In 2013, he retired from professional football and became to a Centre of Excellence football coach. He coached the Under-14 team at Woodlands Wellington.

In 2014, he moved to Balestier Khalsa to coach the Under-15 team. In 2018, he moved to Hougang United Football Club to coach the Under-17 and Under-21 team where he is currently at. His player-centric coaching style and forward thinking coaching methods makes him a promising youth coach in Singapore.

== Personal life ==
Han has a diploma in Sport and Wellness Management from Nanyang Polytechnic.

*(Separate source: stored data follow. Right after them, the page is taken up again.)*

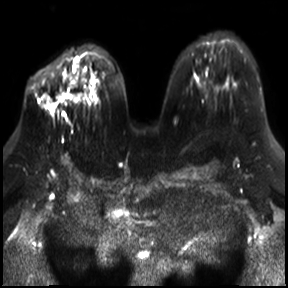
Breast MRI, one axial slice. Slice 18 of 30 in the series (ordered by position). Diffusion-weighted series; image 2 of 4 stored at this slice position (different b-values; order by instance number). 3 T. 4 mm slice thickness. 288 × 288 image matrix. Female patient.
Outlined on this slice (manually delineated by an expert):
- tumour on diffusion-weighted imaging: bounding box <41,102,57,112> (left, top, right, bottom; pixels)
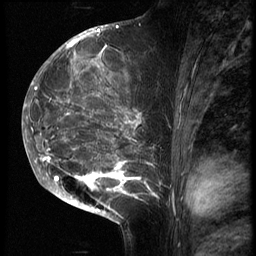
Breast MRI (dynamic contrast-enhanced), one sagittal slice. Position 33 of 70 along the scan axis. 3 images stored at this slice position (order not interpretable as contrast timing). 1.5 T. TE 4.2 ms, TR 9 ms. 2.5 mm slice thickness. 256 × 256 image matrix, field of view 180 × 180 mm. Female patient, age 28 years. From the clinical record (not read from this slice): setting: breast cancer imaged before/during neoadjuvant chemotherapy.
Outlined on this slice (semi-automatically segmented with operator editing):
- analysis volume of interest (the breast-tissue region the enhancement analysis was run in; not a lesion): bounding box [x1, y1, x2, y2] px = [43, 42, 169, 215]
- tumour enhancement mask (voxels above the 140 % enhancement threshold inside the analysis volume of interest): [43, 42, 159, 204]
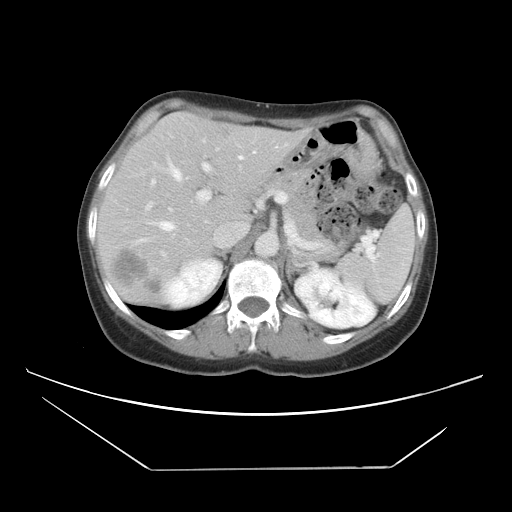
Contrast-enhanced abdominal CT, one axial slice; position 29 of 42 along the scan axis; 120 kVp; intravenous contrast given; soft-tissue window (W 400 / L 40 HU); 512 × 512 image matrix. Case-level facts recorded for this patient, not image findings: patient: female, age 63 years at operation; diagnosis: colorectal cancer liver metastases, imaged before liver resection; multiple liver metastases: yes; largest metastasis: 5.5 cm; disease in both lobes: yes.
Structures marked on this image (expert manual segmentation):
- hepatic veins: bounding box <126,146,278,244> (left, top, right, bottom; pixels)
- liver: <96,114,300,304>
- planned liver remnant (the part of the liver to remain after resection): <114,114,236,225>
- portal vein (with intrahepatic branches): <145,147,292,224>
- liver metastasis: <114,250,161,292>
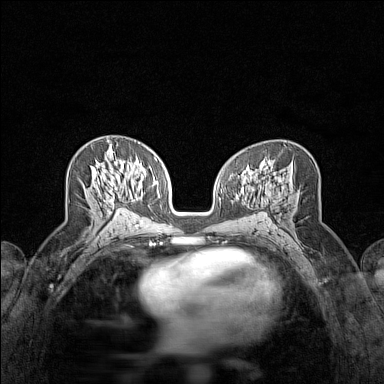
Breast MRI (dynamic contrast-enhanced), one axial slice. Slice 76 of 160 in the series (ordered by position). Dynamic contrast-enhanced series, time point 2 of 7 at this slice position (early post-contrast). 1.5 T. TE 1.8 ms, TR 5 ms. 1 mm slice thickness. 384 × 384 image matrix, field of view 280 × 280 mm. Female patient.
Outlined on this slice (semi-automatic segmentation, software-assisted and operator-edited):
- enhancing-tissue mask used for the functional tumour volume (all voxels passing the contrast-enhancement thresholds inside the analysis volume; usually the tumour): bounding box [x1, y1, x2, y2] px = [109, 181, 117, 204]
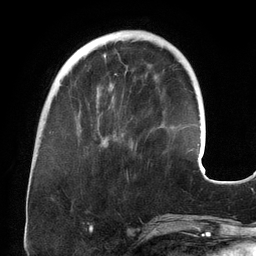
Breast MRI (dynamic contrast-enhanced), one axial slice; cropped to one breast; dynamic contrast-enhanced series, time point 2 of 6 at this slice position (early post-contrast); 3 T; TE 2.7 ms, TR 6.5 ms; 256 × 256 image matrix, field of view 200 × 200 mm. Female patient.
Annotated regions visible in this slice (semi-automatically segmented with operator editing):
- enhancing-tissue mask used for the functional tumour volume (all voxels passing the contrast-enhancement thresholds inside the analysis volume; usually the tumour): bounding box [x1, y1, x2, y2] px = [78, 73, 117, 138]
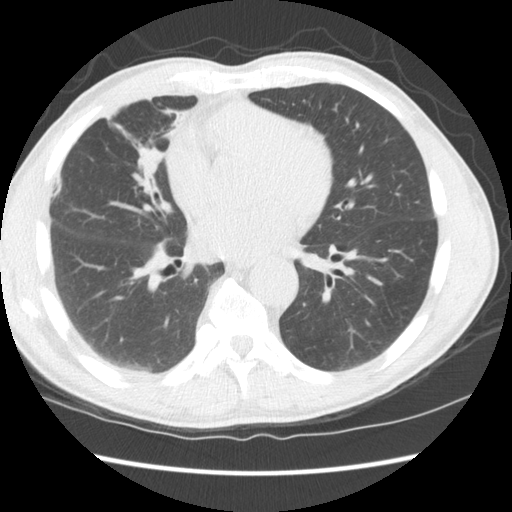
Chest CT (low-dose screening protocol), one axial image. Third annual screen. Lung window (W 1500 / L -600 HU). Standard (soft-tissue) reconstruction kernel (STANDARD). 120 kVp. Slice 65 of 147 in the series. Male participant, aged 65 years at enrolment.
- Lesion marked by an expert reader, bounding box <105,131,173,209> (left, top, right, bottom; pixels).
- The exam's reader record, not a measurement of the box and not confirmed to be the same lesion: non-calcified nodule or mass ≥4 mm, right middle lobe, 16 × 15 mm, smooth margins, soft tissue attenuation, pre-existing on the prior screen: yes; interval growth: yes.
- Participant outcome: lung cancer diagnosed 357 days after this screen — squamous cell carcinoma, NOS, right middle lobe, poorly differentiated (G3), stage IA (AJCC 6th edition), 23 mm at pathology.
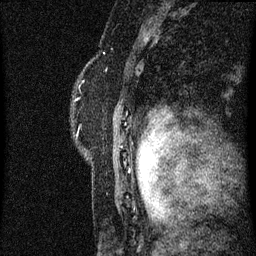
Breast MRI (dynamic contrast-enhanced), one sagittal slice; position 49 of 60 along the scan axis; dynamic contrast-enhanced series, image 2 of 3 at this slice position (ordered by acquisition); 1.5 T; TE 4.2 ms, TR 8 ms; 2 mm slice thickness; 256 × 256 image matrix, field of view 180 × 180 mm. Patient: female, 47 years.
Annotated regions visible in this slice (semi-automatically segmented with operator editing):
- analysis volume of interest (the breast-tissue region the enhancement analysis was run in; not a lesion): bounding box <73,82,147,187> (left, top, right, bottom; pixels)
- tumour enhancement mask (voxels above the 70 % enhancement threshold inside the analysis volume of interest): <143,156,147,163>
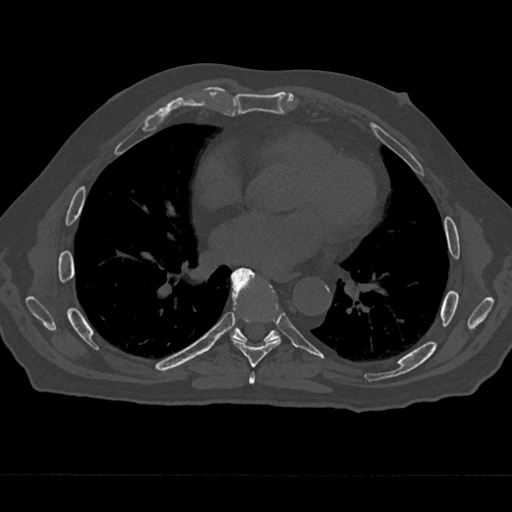
CT including the spine, one axial slice; slice 350 of 797 in the series (ordered by position); 120 kVp; bone window (W 1800 / L 400 HU); 0.5 mm slice thickness; 512 × 512 image matrix. Male patient, age 75 years. Case-level facts recorded for this patient, not image findings: primary cancer: renal.
Annotated regions visible in this slice (semi-automatic segmentation, software-assisted and operator-edited):
- T6 vertebra: bounding box (x1, y1, x2, y2) in pixels: (249, 372, 255, 385)
- T7 vertebra: (231, 267, 282, 368)
- T8 vertebra: (230, 274, 280, 343)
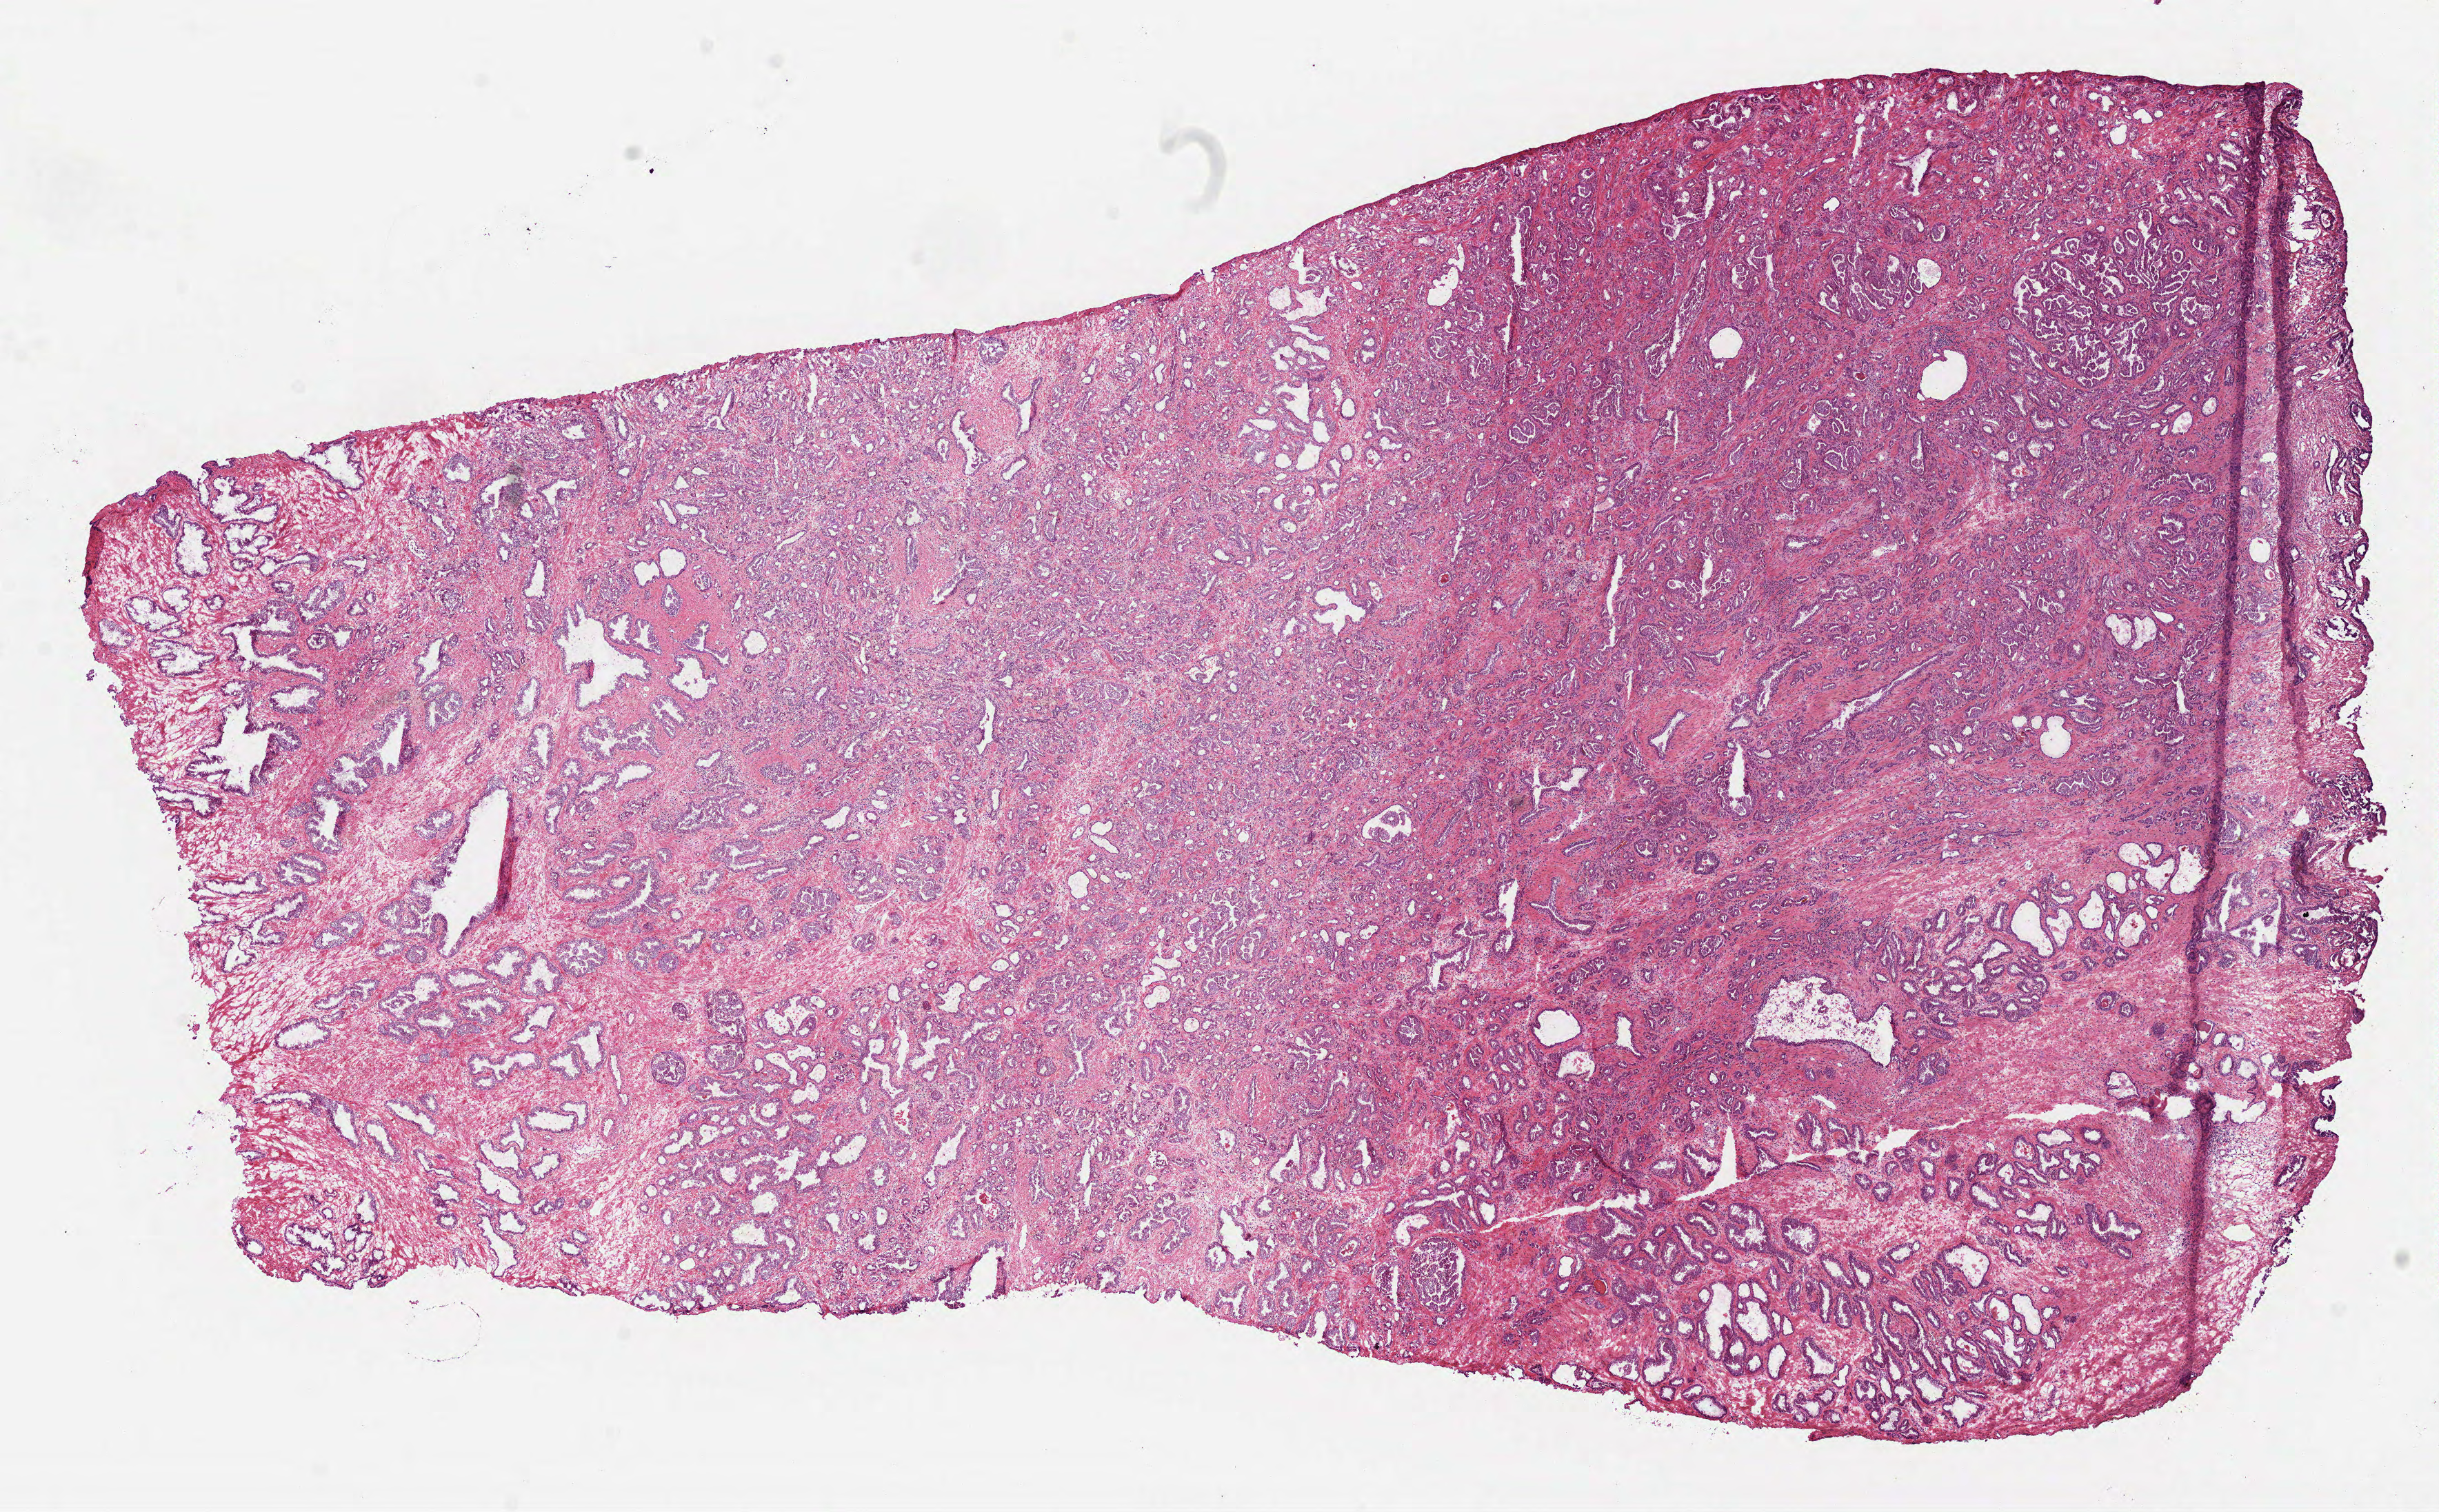
Digitized H&E-stained tissue section (whole slide), whole scanned area (about 14.3 x 8.8 mm, from a 40x scan) shown as a low-resolution overview, frozen section from the top of the tissue portion, prostate, primary tumour sample. Patient: male, age at initial diagnosis 52 years. Gleason score: 7 (4+3). Slide review estimates, as recorded: tumour cells 60%, tumour nuclei 60%, normal cells 25%, stromal cells 15%, necrosis 0%.
Lymph nodes positive (case pathology): 0 of 4 examined. Histologic diagnosis: Acinar cell carcinoma (prostate gland).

==Club Career Statistics==

Han Yiguang's Profile

| Club Performance |  | League |  | Cup |  | League Cup |  | Total |  |  |  |  |
| Singapore |  | S.League |  | Singapore Cup |  | League Cup |  |
| Club | Season | Apps | Goals | Apps | Goals | Apps | Goals | Yellow card | Yellow card Yellow-red card | Red card | Apps | Goals |
| Balestier Khalsa | 2009 | 6 (9) | 0 | 0 | 0 | 0 | 0 | 4 | 1 | 0 | 6 (9) | 0 |
| 2010 | 7 (5) | 0 | 1 | 0 | 0 (1) | 0 | 4 | 0 | 0 | 8 (6) | 0 |
| Woodlands Wellington | 2011 | 22 (2) | 0 | 1 | 0 | 1 | 0 | 12 | 0 | 0 | 24 (2) | 0 |
| 2012 | 20 (2) | 0 | 0 (1) | 0 | 2 | 0 | 8 | 2 | 0 | 13 (3) | 0 |

All numbers encased in brackets signify substitute appearances.